Obwohl Richter gut zehn Jahre an «Voices» arbeitete und seine Komposition daher etwas von der politischen Aktualität abkoppeln möchte, passt sie für ihn in diese Zeit. «Zwar ist die Allgemeine Erklärung der Menschenrechte kein perfektes Werk, aber doch eine inspirierende Vision einer besseren, freundlicheren Welt», betont er. Es ging ihm auch um Gegensätze: «Der Ursprungstext ist sehr hoffnungsvoll, er richtet sich auf eine möglicherweise hellere Zukunft. Die Musik ist ein Raum, um zu reflektieren, was jetzt gerade los ist - insofern ist sie natürlich bedrückter.»

Startpunkt von «Voices» sei das Stück «Mercy» gewesen, das nun ganz am Schluss des Albums auftaucht. Richter schrieb es «als Reaktion auf die Ereignisse von Guantanamo», also den Umgang der USA mit Gefangenen nach dem Terroranschlag vom 11. September 2001. Dass heute wieder Ereignisse in den Vereinigten Staaten, etwa «die derzeitigen entsetzlichen Ausschreitungen gegen Afroamerikaner», beim Hörer mitschwingen, ist für den Briten in Ordnung - «obwohl «Voices» natürlich vor diesen Ereignissen geschrieben und aufgenommen wurde».

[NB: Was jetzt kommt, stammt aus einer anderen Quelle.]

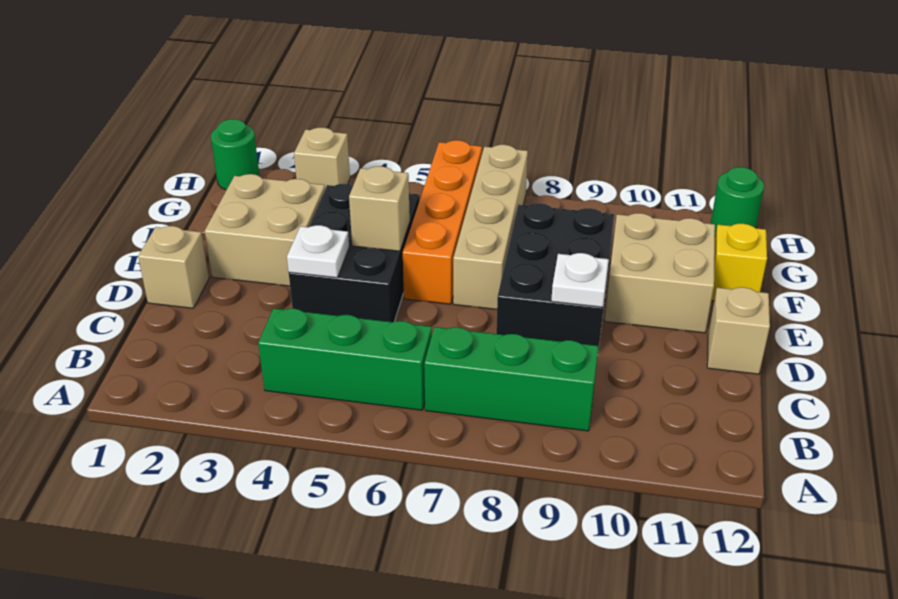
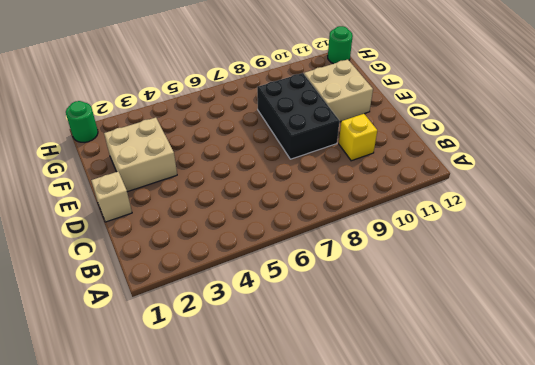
yellow 1x1 brick [339,114,377,161] -> yellow 1x1 brick moved to [711,224,767,301]
none -> green 1x3 brick [258,308,432,410]
none -> green 1x3 brick [424,327,598,431]
none -> black 2x3 brick [289,184,419,322]

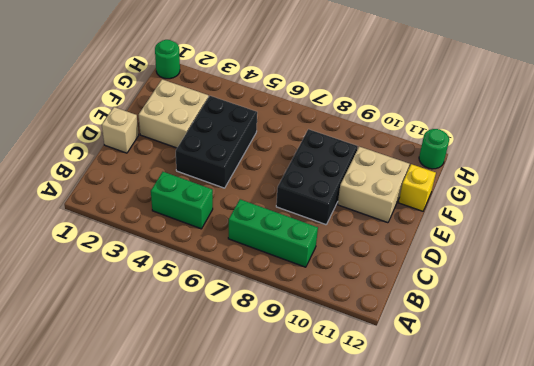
green 1x2 brick [151,172,213,229] -> green 1x3 brick [258,308,432,410]
none -> tan 1x1 brick [707,287,770,374]
none -> orange 1x4 brick [403,140,482,304]
none -> tan 1x4 brick [453,145,528,309]

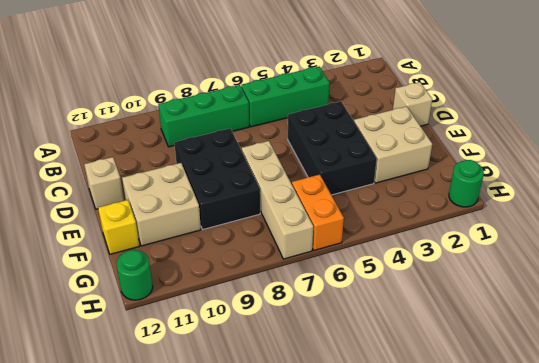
orange 1x2 brick [292,174,344,250] -> orange 1x4 brick [403,140,482,304]
none -> tan 1x1 brick [294,128,350,189]
none -> white 1x1 plate [287,225,349,278]
none -> white 1x1 plate [551,253,609,307]

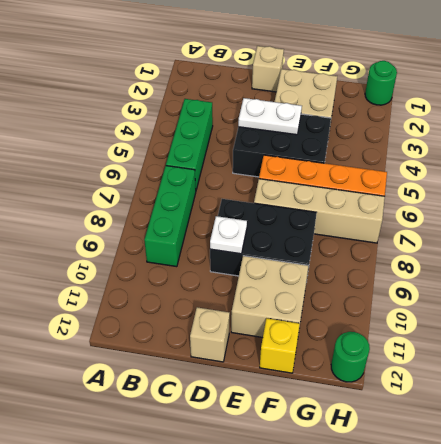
white 1x2 plate [238,98,302,135] -> white 1x1 plate [287,225,349,278]
none -> tan 1x1 brick [294,128,350,189]
none -> tan 1x1 brick [349,166,410,251]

Max Richter hat vor seinem weit über die Klassik hinausgehenden globalen Erfolg Komposition und Klavier im schottischen Edinburgh und an der britischen Royal Academy of Music studiert, in Florenz bildete er sich bei Luciano Berio weiter. Neben Neoklassik und Minimal Music von Arvo Pärt, Philip Glass oder Steve Reich widmete er sich auch elektronischen Sounds, schrieb Soloalben, Ballette, Film- und TV-Soundtracks («Waltz With Bashir») sowie Neuauflagen berühmter Werke («Recomposed by Max Richter: Vivaldi - The Four Seasons»).

Richters bisher umfangreichstes Projekt «Sleep» (2015) nahm sich viel, viel Zeit - es war für eine achtstündige Nachtruhe konzipiert. So einschläfernd ist «Voices» nicht, auch wenn Wiederholung bei diesem Werk ebenfalls dazugehört. «Alle meine Arbeiten sind verbunden», so Richter im dpa-Interview. «Sie entwickeln sich parallel über die Jahre, daher gibt es natürlich Ähnlichkeiten.» «Voices» rücke nun «die menschliche Stimme und Texte, die immer Teil meines Werks waren, in den Vordergrund».

In der ganzen Welt lud Richter per «Crowdsourcing» Menschen ein, an seiner idealistischen Komposition mit ihrer Lesung der Allgemeinen Erklärung der Menschenrechte mitzuwirken. Diese unterschiedlichen, vielsprachigen Stimmen verwob er mit den Klängen von Orchester und Chören sowie seinen eigenen sanft fließenden Keyboard-Parts - zu einem hochambitionierten «Musikstück als Ort des Nachdenkens».